Before-and-after object listings |
++++++++++++++++++++
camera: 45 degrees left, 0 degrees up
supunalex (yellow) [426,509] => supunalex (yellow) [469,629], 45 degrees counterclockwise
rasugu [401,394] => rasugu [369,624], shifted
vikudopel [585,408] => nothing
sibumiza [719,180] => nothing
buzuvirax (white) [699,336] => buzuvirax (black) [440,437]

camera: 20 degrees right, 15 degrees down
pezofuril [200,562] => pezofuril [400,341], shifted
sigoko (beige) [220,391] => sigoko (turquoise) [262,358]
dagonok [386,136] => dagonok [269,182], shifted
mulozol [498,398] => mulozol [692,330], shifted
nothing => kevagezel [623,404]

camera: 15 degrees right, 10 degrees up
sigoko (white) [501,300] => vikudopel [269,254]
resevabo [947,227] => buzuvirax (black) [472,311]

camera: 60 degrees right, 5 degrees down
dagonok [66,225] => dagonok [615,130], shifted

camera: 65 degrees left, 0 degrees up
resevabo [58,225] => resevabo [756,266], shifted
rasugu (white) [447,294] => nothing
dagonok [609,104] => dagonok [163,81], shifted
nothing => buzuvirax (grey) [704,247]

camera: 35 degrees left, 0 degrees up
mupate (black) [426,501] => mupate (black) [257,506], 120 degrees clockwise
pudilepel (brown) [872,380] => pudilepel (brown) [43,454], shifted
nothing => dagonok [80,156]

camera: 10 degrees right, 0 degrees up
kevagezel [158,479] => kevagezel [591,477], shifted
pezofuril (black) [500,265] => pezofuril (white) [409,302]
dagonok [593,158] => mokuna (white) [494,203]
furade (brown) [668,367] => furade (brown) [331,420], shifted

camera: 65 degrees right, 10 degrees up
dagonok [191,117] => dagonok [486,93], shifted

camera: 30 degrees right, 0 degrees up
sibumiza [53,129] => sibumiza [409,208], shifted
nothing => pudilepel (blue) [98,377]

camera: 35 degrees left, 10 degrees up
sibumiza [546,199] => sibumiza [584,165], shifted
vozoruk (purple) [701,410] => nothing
++++++++++++++++++++
What to work on | Begin at the line above that has "sibumiza [719,180] => nothing" and stop after the line that has "mupate (black) [426,501]", copying each line exactly and adding nothing else.

Answer section |
sibumiza [719,180] => nothing
buzuvirax (white) [699,336] => buzuvirax (black) [440,437]

camera: 20 degrees right, 15 degrees down
pezofuril [200,562] => pezofuril [400,341], shifted
sigoko (beige) [220,391] => sigoko (turquoise) [262,358]
dagonok [386,136] => dagonok [269,182], shifted
mulozol [498,398] => mulozol [692,330], shifted
nothing => kevagezel [623,404]

camera: 15 degrees right, 10 degrees up
sigoko (white) [501,300] => vikudopel [269,254]
resevabo [947,227] => buzuvirax (black) [472,311]

camera: 60 degrees right, 5 degrees down
dagonok [66,225] => dagonok [615,130], shifted

camera: 65 degrees left, 0 degrees up
resevabo [58,225] => resevabo [756,266], shifted
rasugu (white) [447,294] => nothing
dagonok [609,104] => dagonok [163,81], shifted
nothing => buzuvirax (grey) [704,247]

camera: 35 degrees left, 0 degrees up
mupate (black) [426,501] => mupate (black) [257,506], 120 degrees clockwise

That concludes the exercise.